Er was een geheel andere aanleiding wat volgde te beschrijven onlangs, hier. Dus ik pak de draad van daarna op.
Zij was net bij mij aangekomen, we zouden een weekje naar Groningen Stad gaan, een soort vakantie tussendoor. En toen werd ik gebeld, er werd "revolutionaire solidariteit" van mij verwacht in verband met een of ander kraakpand waar ik het verder niet over ga hebben. Behalve dan dat de politie met traangas rondstrooide in de omgeving, dus ik liep als het ware tegen een muur van gas aan die mij op slag een neusbloeding bezorgde. Verder ben ik dan ook niet gekomen. 2 juli 1980.
Thuis ging ik moe en aangeslagen liggen. Zij voegde zich bij mij en had plotseling iets te vertellen.
Ze had met F. geslapen, en dat was heel leuk geweest.
O, F. Haar lesbische vriendin, die haar voor haar verjaardag kort ervoor een soort slavenband had gegeven die zij meteen om een enkel deed. F. en ik haatten elkaar al bij de eerste blik.
En ze had met P. geslapen, dat was ook heel leuk geweest.
Ik zweeg.

Maar P. zou niet verdwijnen. Eerst werd mij verzekerd dat ik er niets van zou merken, niemand kon tussen ons komen. Toen was P. "er ook". Vervolgens was P., met wie het allemaal heel onverwacht gekomen was, ze stonden er allebei van te kijken, en het was heel mooi en zuiver, "liefde" en ik "een warm gevoel".
Al met al, nu ik dit kort samengevat opschrijf, heeft het tien maanden geduurd tot ik per telefoon werd opgezegd. Of dit ook zo was gebeurd als ik niet eerlijk had laten weten intussen zowaar in bed te zijn beland bij mijn vroegere geliefde C. weet ik niet. Iffy history, het doet er ook niet toe.

*

Opgerakelde verhalen zullen er voor gezorgd hebben dat ik afgelopen nacht voor het eerst sinds lang weer eens een nachtmerrie over M. gehad heb.
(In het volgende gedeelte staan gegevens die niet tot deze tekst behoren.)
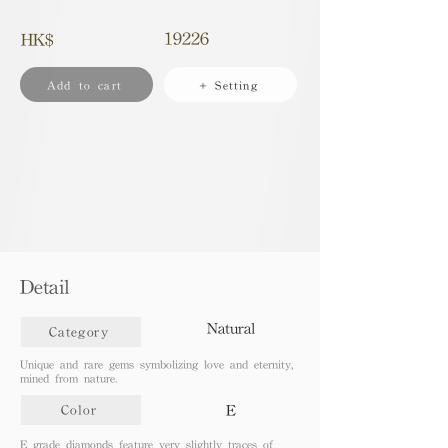
19226
HK$
Add to cart
+ Setting
Detail
Natural
Category
Unique and rare gems symbolizing love and eternity,
mined from nature.
E
Color
E grade diamonds feature very slightly traces of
Ik was bij een samenzijn dat men wel als "feest" zal aanmerken, ook in de droomwerkelijkheid, en M. was er ook. Zij negeerde en ontliep mij. P. was er niet, maar ja, hij was "er" nu eenmaal "ook". Van het enorme gevoel van verlatenheid die bijna panisch was dat mij in de droom overviel sta ik nu eens te kijken. Al heb ik wel een idee hoe het gekatalyseerd is.
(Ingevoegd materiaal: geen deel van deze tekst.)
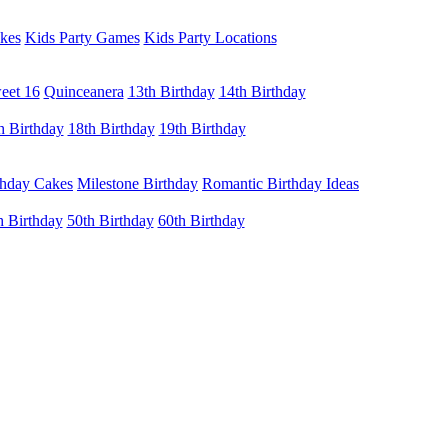
kes
Kids Party Games
Kids Party Locations
eet 16
Quinceanera
13th Birthday
14th Birthday
h Birthday
18th Birthday
19th Birthday
thday Cakes
Milestone Birthday
Romantic Birthday Ideas
h Birthday
50th Birthday
60th Birthday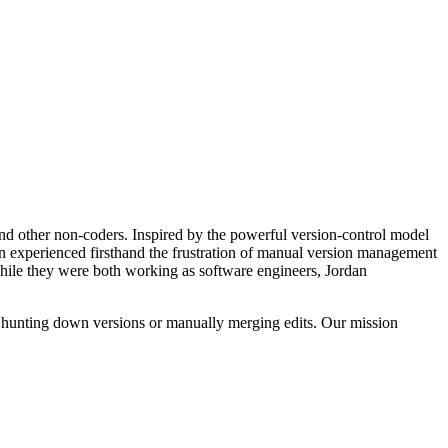
and other non-coders. Inspired by the powerful version-control model
in experienced firsthand the frustration of manual version management
ile they were both working as software engineers, Jordan
t hunting down versions or manually merging edits. Our mission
Staat er ergens geschreven dat men trouw dient te zijn? Aan één persoon? Toevallig wel.
U hebt gehoord dat gezegd is: U zult geen overspel plegen. Ik zeg u echter, dat een ieder die met begerige ogen naar een vrouw kijkt reeds in zijn hart overspel met haar bedreven heeft.

Matth. 5:27-28. Geldt het soms alleen voor mannen?
En al met al, nergens hoeft geschreven te staan dat men een geliefde het in ieder geval niet moet aandoen dat hij of zij op de tweede plaats staat inmiddels, en kandidaat is om verder weggeschoven te worden.

Opschrijven is beter worden. Ik wist niet dat er nog iets moest helen.
Ik ben benieuwd of het wat uitmaakt. Illusie?